I paid a visit to the Truck Guys. “The welding broke right off,” one of the Guys says from beneath my Nissan Frontier, that big, silver carriage that’s become my home. The dinged up horse of steel and glass, who’s voice has grown to thunder because of a slight mechanical problem. “Just run it home and weld it back in place.” 

Pussytoes blooming in Wy’east’s shadow

So that’s what I pretend to do, but home tonight is just a little forest clearing up the road. “I don’t suppose one of you fine Standing People has a welder?” Asking the trees to share their wisdom is one thing, but I’m supposed to be above these worldly, material matters. The wind blows through their branches and they shrug and nod in sympathy.

I channel some wisdom from my inner Diogenes, the original cynic. Now there’s a school of philosophy that gets a bad wrap. Diogenes argued that nature provides all a person needs for a life worth living. Some thread of that belief runs through the elaborate quilt I’ve been weaving with my latest experiment in good living.

A modern pithos

Deface the coinage, Diogenes whispers, so I dig around for some coins. In my pocket, a plastic lighter and a bit of dry soil. He has the most who is content with having the least.

Thanks for that. I’ll give Thoreau a call, see if he’s got some other ideas.

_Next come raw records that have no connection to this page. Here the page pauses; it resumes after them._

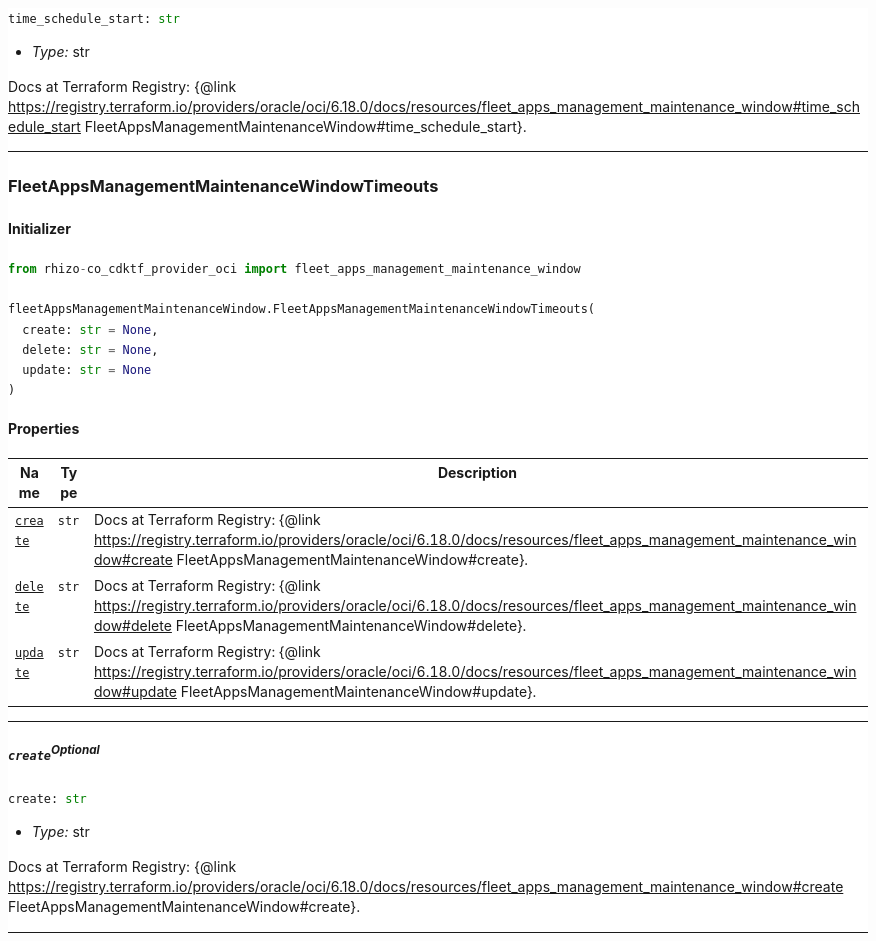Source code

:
 ```python
time_schedule_start: str
```

- *Type:* str

Docs at Terraform Registry: {@link https://registry.terraform.io/providers/oracle/oci/6.18.0/docs/resources/fleet_apps_management_maintenance_window#time_schedule_start FleetAppsManagementMaintenanceWindow#time_schedule_start}.

---

### FleetAppsManagementMaintenanceWindowTimeouts <a name="FleetAppsManagementMaintenanceWindowTimeouts" id="rhizo-co-terraform-provider-oci.fleetAppsManagementMaintenanceWindow.FleetAppsManagementMaintenanceWindowTimeouts"></a>

#### Initializer <a name="Initializer" id="rhizo-co-terraform-provider-oci.fleetAppsManagementMaintenanceWindow.FleetAppsManagementMaintenanceWindowTimeouts.Initializer"></a>

```python
from rhizo-co_cdktf_provider_oci import fleet_apps_management_maintenance_window

fleetAppsManagementMaintenanceWindow.FleetAppsManagementMaintenanceWindowTimeouts(
  create: str = None,
  delete: str = None,
  update: str = None
)
```

#### Properties <a name="Properties" id="Properties"></a>

| **Name** | **Type** | **Description** |
| --- | --- | --- |
| <code><a href="#rhizo-co-terraform-provider-oci.fleetAppsManagementMaintenanceWindow.FleetAppsManagementMaintenanceWindowTimeouts.property.create">create</a></code> | <code>str</code> | Docs at Terraform Registry: {@link https://registry.terraform.io/providers/oracle/oci/6.18.0/docs/resources/fleet_apps_management_maintenance_window#create FleetAppsManagementMaintenanceWindow#create}. |
| <code><a href="#rhizo-co-terraform-provider-oci.fleetAppsManagementMaintenanceWindow.FleetAppsManagementMaintenanceWindowTimeouts.property.delete">delete</a></code> | <code>str</code> | Docs at Terraform Registry: {@link https://registry.terraform.io/providers/oracle/oci/6.18.0/docs/resources/fleet_apps_management_maintenance_window#delete FleetAppsManagementMaintenanceWindow#delete}. |
| <code><a href="#rhizo-co-terraform-provider-oci.fleetAppsManagementMaintenanceWindow.FleetAppsManagementMaintenanceWindowTimeouts.property.update">update</a></code> | <code>str</code> | Docs at Terraform Registry: {@link https://registry.terraform.io/providers/oracle/oci/6.18.0/docs/resources/fleet_apps_management_maintenance_window#update FleetAppsManagementMaintenanceWindow#update}. |

---

##### `create`<sup>Optional</sup> <a name="create" id="rhizo-co-terraform-provider-oci.fleetAppsManagementMaintenanceWindow.FleetAppsManagementMaintenanceWindowTimeouts.property.create"></a>

```python
create: str
```

- *Type:* str

Docs at Terraform Registry: {@link https://registry.terraform.io/providers/oracle/oci/6.18.0/docs/resources/fleet_apps_management_maintenance_window#create FleetAppsManagementMaintenanceWindow#create}.

---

It’s been a hard week between worlds. I sleep under open skies, a bit wetter and colder than most people care to be. Before the sun, I rise from the soil, climb into the Frontier, and commute to a little office space I’ve rented to hold client calls at ungodly hours. I question my decisions and curse my need to prove whatever point that still needs proving. That I’m strong and independent I guess.

Wy’east from afar

A basic auto repair manual kept in my glove box provides few clues on easy fixes. One last time, I get under the truck, jam the exhaust pipe back into the triangle flange, and secure it in place with an empty sardine can and a bungee cord. The Frontier’s wailing subsides, for now.

Inside, questions remain. The search continues.